A surpresa é que a produção dirigida por Adam Wingard se sai magnificamente bem desse curioso paradoxo: Seu roteiro não é (e nem almeja ser) um primor de dramaturgia, e nem tampouco se preocupa muito com eventuais lapsos narrativos (os núcleos de personagens humanos, por exemplo, parecem pertencer a dois filmes distintos que mal se preocupam em conectarem-se uns aos outros), mas sua função, para justificar e qualificar o combate entre os dois monstros, cumpre seu objetivo, entrega sucessivas cenas espetaculares, e ainda fornece oportunidades para que imagens atordoantes sejam construídas em cena.
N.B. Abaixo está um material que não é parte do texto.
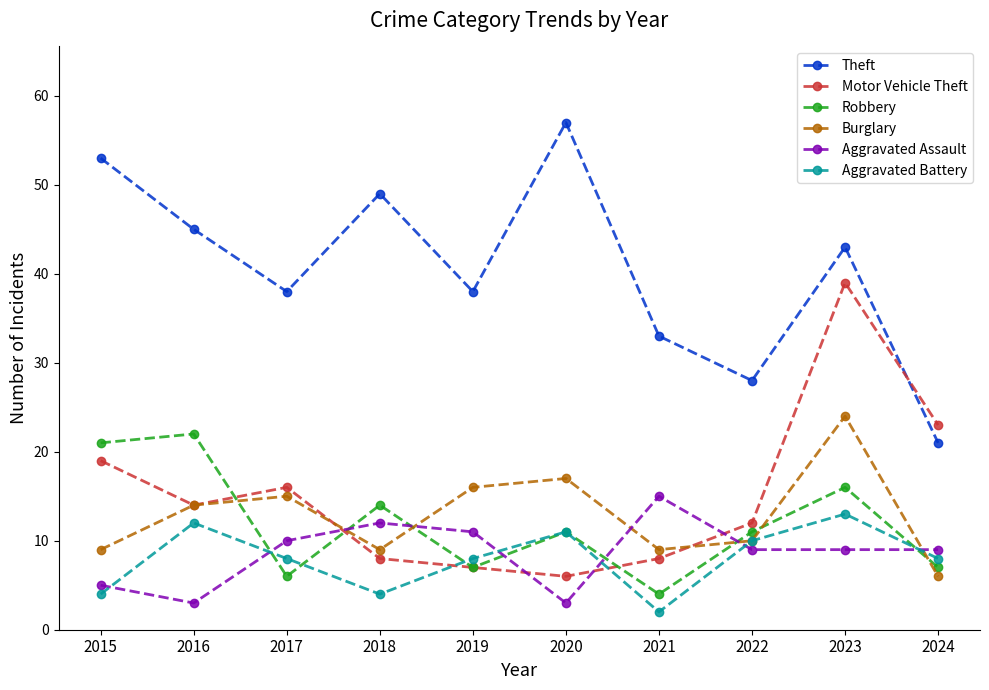

What is the average value of the Aggravated Assault series?

9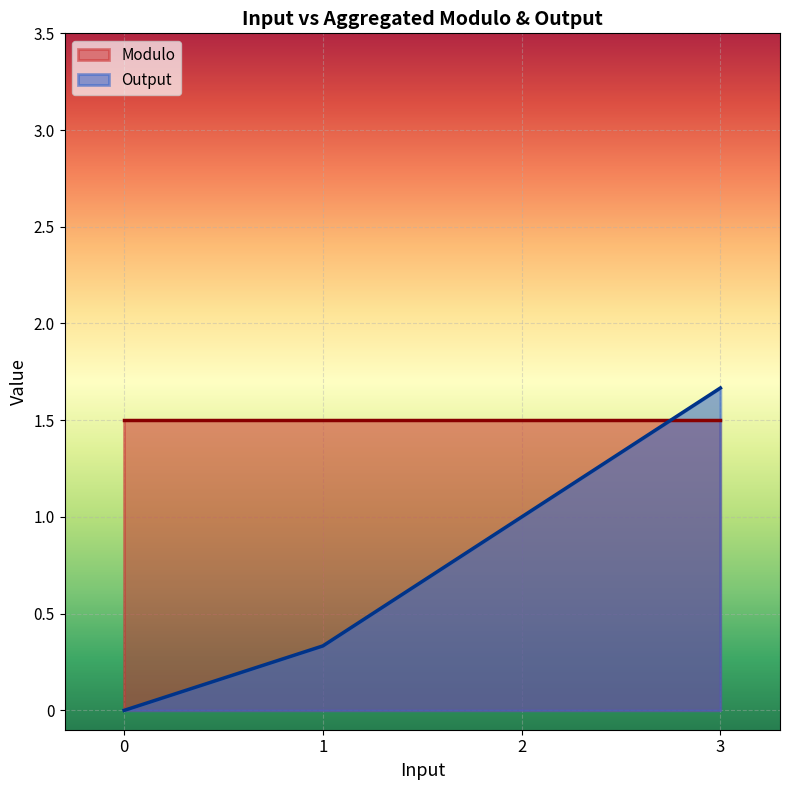

Read the Modulo value at 2.

1.5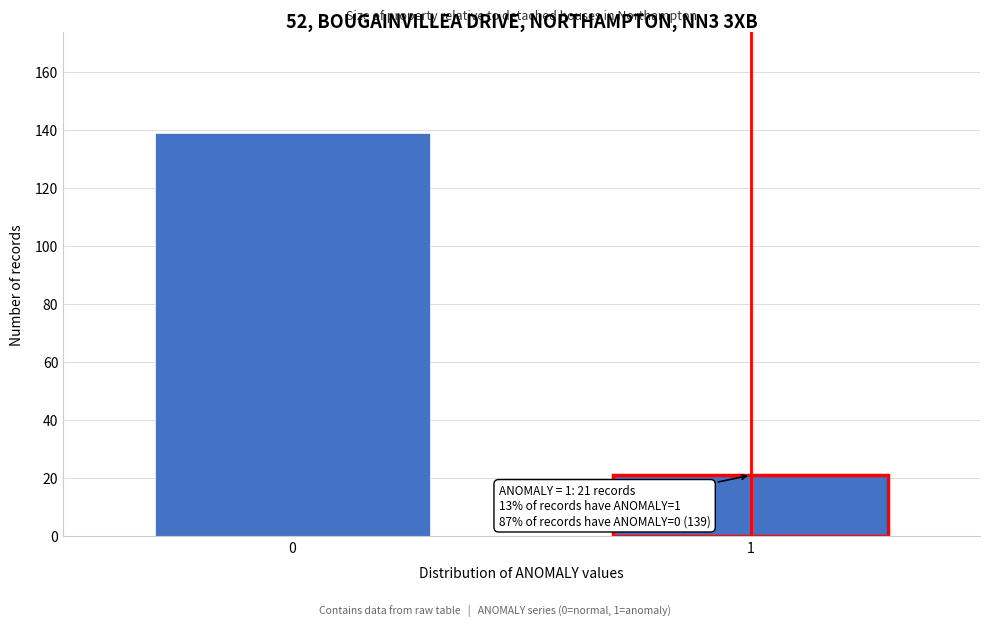

Reading right to left, what are all the values shown in this chart?

21	139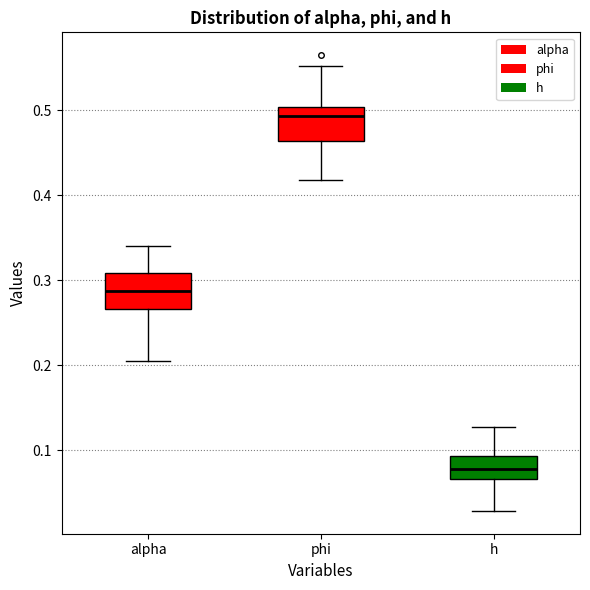

Reading left to right, read every box against the y-axis: the position of its median line, the range the box covers, and the ends of its whiskers. The values are not printed on the chart, so give them approximately, as read against the axis.

alpha: median 0.29, box 0.27 to 0.31, whiskers 0.20 to 0.34
phi: median 0.49, box 0.46 to 0.50, whiskers 0.42 to 0.55
h: median 0.08, box 0.07 to 0.09, whiskers 0.03 to 0.13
Quando reencontramos o descomunal Kong, ele já não está mais nos anos 1970, como em seu filme anterior, e de certa forma, nem em seu habitat natural, a Ilha da Caveira: Agora, ele está numa contenção de última geração, um simulacro high-tech da Ilha da Caveira, onde cientistas –entre eles a personagem de Rebecca Hall –estudam a possibilidade de usá-lo e controlá-lo quando assim for necessário. Fundamental para isso é o laço que Kong constrói com uma garotinha surda-muda.

A oportunidade, por sinal, não tarda a surgir: O lagartão Godzilla, uma vez mais, ressurge do fundo do oceano, mas, desta vez, ao contrário do que fez no filme de 2014, e em sua continuação, “Godzilla II-O Rei dos Monstros”, lançada em 2019, ele ataca os humanos ao invés de tentar protegê-los. Oriunda do filme de 2019, a jovem Maddie (a maravilhosa Millie Bobby Brown, da série “Stranger Things”) é a única que acredita que Godzilla não é uma força do mal e, se atacou instalações de pesquisa de uma empresa privada, é porque ele percebeu, antes de qualquer um, o perigo escondido para todo o planeta que reside ali.

Assim, Maddie, ao lado do hacker Bernie (Brian Tyree Henry) e do nerd Josh (Julian Dennison, de “Deadpool 2”), seguem uma pista que os leva até Hong Kong, onde o verdadeiro vilão do filme espera o momento de atacar –e não estou falando do personagem manipulador de Demián Bichir.

Paralelo a isso –lembra quando eu falei de dois filmes que parecem nunca se encontrar? –Kong é conduzido por outros protagonistas humanos (como o personagem de Alexander Skasgaard, de "A Lenda de Tarzan") para além do mar, e seu encontro com Godzilla. Depois disso, essa trama imbrica por alguns outros mistérios nunca relevantes o suficientes (porque, no final, tudo o que queremos são sequências de luta entre os dois monstros!) que levam até o Centro da Terra (numa belíssima referência visual e narrativa ao clássico de Jules Verne) e consequentemente à batalha-clímax, ocorrida no centro de uma metrópole, e que conta com a aparição-surpresa uma terceira (e bastante famosa) criatura.

Saído das fileiras de filmes de terror, o diretor Adam Wingard soube observar, na narrativa desse espetáculo um tanto desafiador, as engrenagens que acessam o interesse do público, bem como os fatores que diferenciam meras cenas de destruição (algo que este filme tem em profusão) das imagens antológicas de fato: A incontornável condição humana.

As câmeras prodigiosas de Wingard assumem pontos de vista tão improváveis quanto privilegiados, mas um dos aspectos mais inspirados de sua realização é compreender (e acrescentar isso ao seu espetáculo) que a circunstância humana é cheia de limitações. Como as câmeras (ou o olho humano) não podem enxergar num ângulo de 360°, os movimentos que o enquadramento realiza são insanos (chegam a ficar de ponta cabeça), isso sem falar dos solavancos, da poeira e dos detritos que parecem ser jogados em nossa cara. Essa percepção, somada aos efeitos visuais cheios de propriedade, oferecem uma formidável sensação de imersão nas cenas apoteóticas de confronto. Tudo num nível de primazia, que sinceramente, poucos esperavam.

De repente, está aí o segredo do sucesso de “Godzilla Vs Kong”: Ser tão incrivelmente surpreendente em seus acertos a ponto de atingir um nível, como cinema, que poucos realmente nutriam em suas expectativas.